I'm trying to get my head around some Unicode issues:
I want to compare text strings at the grapheme level, and I thought that the way to do it is to use one of the normalization form provided by Unicode::Normalize.

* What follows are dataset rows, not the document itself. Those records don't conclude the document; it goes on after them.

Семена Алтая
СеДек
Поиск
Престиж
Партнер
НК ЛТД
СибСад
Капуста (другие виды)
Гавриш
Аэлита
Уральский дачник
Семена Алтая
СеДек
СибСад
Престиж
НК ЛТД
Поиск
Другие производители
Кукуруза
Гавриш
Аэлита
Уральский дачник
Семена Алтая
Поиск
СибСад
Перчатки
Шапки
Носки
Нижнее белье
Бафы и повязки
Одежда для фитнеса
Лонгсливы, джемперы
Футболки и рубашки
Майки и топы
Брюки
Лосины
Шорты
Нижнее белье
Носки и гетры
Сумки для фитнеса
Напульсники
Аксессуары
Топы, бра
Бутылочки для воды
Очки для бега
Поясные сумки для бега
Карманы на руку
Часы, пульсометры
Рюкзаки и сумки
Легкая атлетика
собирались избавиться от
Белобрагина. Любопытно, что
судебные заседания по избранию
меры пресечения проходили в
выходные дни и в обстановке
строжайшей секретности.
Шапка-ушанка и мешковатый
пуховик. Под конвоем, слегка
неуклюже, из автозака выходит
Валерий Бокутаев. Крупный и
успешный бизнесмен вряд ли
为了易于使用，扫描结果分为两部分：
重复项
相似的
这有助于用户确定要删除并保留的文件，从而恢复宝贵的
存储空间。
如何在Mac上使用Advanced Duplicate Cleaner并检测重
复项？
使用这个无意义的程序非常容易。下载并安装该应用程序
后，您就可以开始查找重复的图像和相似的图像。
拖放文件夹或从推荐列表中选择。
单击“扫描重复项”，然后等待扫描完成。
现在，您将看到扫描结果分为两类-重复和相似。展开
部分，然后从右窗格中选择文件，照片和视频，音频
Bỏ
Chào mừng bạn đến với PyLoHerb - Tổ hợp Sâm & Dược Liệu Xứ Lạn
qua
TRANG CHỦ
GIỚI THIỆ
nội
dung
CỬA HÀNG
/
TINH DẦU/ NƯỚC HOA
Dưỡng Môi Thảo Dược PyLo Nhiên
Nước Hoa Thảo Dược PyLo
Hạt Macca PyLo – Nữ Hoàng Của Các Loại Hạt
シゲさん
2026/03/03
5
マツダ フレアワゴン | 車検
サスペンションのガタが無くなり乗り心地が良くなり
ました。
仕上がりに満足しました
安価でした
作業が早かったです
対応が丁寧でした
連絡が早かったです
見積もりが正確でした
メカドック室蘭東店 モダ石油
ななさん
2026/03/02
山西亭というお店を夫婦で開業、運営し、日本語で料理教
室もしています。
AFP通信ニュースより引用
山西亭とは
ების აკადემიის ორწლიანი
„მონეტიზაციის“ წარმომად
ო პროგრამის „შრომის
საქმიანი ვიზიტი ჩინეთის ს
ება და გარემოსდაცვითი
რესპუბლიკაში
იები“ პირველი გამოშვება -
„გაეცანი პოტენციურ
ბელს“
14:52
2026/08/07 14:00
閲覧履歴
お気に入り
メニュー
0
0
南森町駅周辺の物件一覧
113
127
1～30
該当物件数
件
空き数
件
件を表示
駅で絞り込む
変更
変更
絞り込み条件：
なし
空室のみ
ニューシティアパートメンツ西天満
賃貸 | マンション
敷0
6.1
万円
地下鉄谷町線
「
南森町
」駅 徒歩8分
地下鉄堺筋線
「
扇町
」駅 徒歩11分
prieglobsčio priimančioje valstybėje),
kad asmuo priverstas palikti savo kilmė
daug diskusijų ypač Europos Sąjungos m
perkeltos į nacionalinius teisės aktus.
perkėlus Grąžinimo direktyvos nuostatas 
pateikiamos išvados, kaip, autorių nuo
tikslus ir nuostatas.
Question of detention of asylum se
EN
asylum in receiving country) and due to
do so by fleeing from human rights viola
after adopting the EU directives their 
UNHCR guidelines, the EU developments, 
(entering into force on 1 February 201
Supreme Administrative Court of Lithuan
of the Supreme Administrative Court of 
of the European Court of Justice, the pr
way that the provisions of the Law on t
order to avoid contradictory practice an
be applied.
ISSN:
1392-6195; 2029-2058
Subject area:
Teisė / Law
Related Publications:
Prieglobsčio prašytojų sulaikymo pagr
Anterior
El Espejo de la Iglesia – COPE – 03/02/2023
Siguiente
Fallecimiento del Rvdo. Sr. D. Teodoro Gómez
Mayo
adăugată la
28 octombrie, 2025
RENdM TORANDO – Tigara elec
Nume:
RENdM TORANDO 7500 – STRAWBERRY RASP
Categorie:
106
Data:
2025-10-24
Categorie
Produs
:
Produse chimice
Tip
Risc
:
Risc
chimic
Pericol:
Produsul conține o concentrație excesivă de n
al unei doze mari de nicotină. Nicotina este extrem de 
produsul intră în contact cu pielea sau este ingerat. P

I tried the four most common normalization forms, but different representations of the same grapheme (an "a" with two marking characters in different order) are never converted to the same form.
#!/usr/bin/perl
use strict;
use warnings;
use charnames qw(:full);
use Unicode::Normalize qw(NFKD NFD NFKC NFC reorder);
my $str1 = "\N{LATIN SMALL LETTER A}\N{COMBINING ACUTE ACCENT}\N{COMBI
+NING GRAVE ACCENT}";
my $str2 = "\N{LATIN SMALL LETTER A}\N{COMBINING GRAVE ACCENT}\N{COMBI
+NING ACUTE ACCENT}";
binmode STDOUT, ':utf8';
print "success\n" if $str1 eq $str2;
print "NFKD:\n";
dump_charnames(NFKD($str1));
dump_charnames(NFKD($str2));
print "success\n" if NFKD($str1) eq NFKD($str2);
print "NFD:\n";
dump_charnames(NFD($str1));
dump_charnames(NFD($str2));
print "success\n" if NFD($str1) eq NFD($str2);
print "NFC:\n";
dump_charnames(NFC($str1));
dump_charnames(NFC($str2));
print "success\n" if NFC($str1) eq NFC($str2);
print "NFKC:\n";
dump_charnames(NFKC($str1));
dump_charnames(NFKC($str2));
print "success\n" if NFKC($str1) eq NFKC($str2);
print "reorder:\n";
dump_charnames(reorder($str1));
dump_charnames(reorder($str2));
print "success\n" if reorder($str1) eq reorder($str2);
sub dump_charnames {
my $str = $_[0];
print map { '\N{' . charnames::viacode(ord $_) . '}' }
split m//, $str;
print "\n";
}
__END__
\N{LATIN SMALL LETTER A}\N{COMBINING ACUTE ACCENT}\N{COMBINING GRAVE A
+CCENT}
\N{LATIN SMALL LETTER A}\N{COMBINING GRAVE ACCENT}\N{COMBINING ACUTE A
+CCENT}
NFD:
\N{LATIN SMALL LETTER A}\N{COMBINING ACUTE ACCENT}\N{COMBINING GRAVE A
+CCENT}
\N{LATIN SMALL LETTER A}\N{COMBINING GRAVE ACCENT}\N{COMBINING ACUTE A
+CCENT}
NFC:
\N{LATIN SMALL LETTER A WITH ACUTE}\N{COMBINING GRAVE ACCENT}
\N{LATIN SMALL LETTER A WITH GRAVE}\N{COMBINING ACUTE ACCENT}
NFKC:
\N{LATIN SMALL LETTER A WITH ACUTE}\N{COMBINING GRAVE ACCENT}
\N{LATIN SMALL LETTER A WITH GRAVE}\N{COMBINING ACUTE ACCENT}
reorder:
\N{LATIN SMALL LETTER A}\N{COMBINING ACUTE ACCENT}\N{COMBINING GRAVE A
+CCENT}
\N{LATIN SMALL LETTER A}\N{COMBINING GRAVE ACCENT}\N{COMBINING ACUTE A
+CCENT}
What am I doing wrong, and how can I transform the strings to a canonical form that is fit for comparison?
Or is it just this weird grapheme which doesn't occur "in the wild" and causes problems?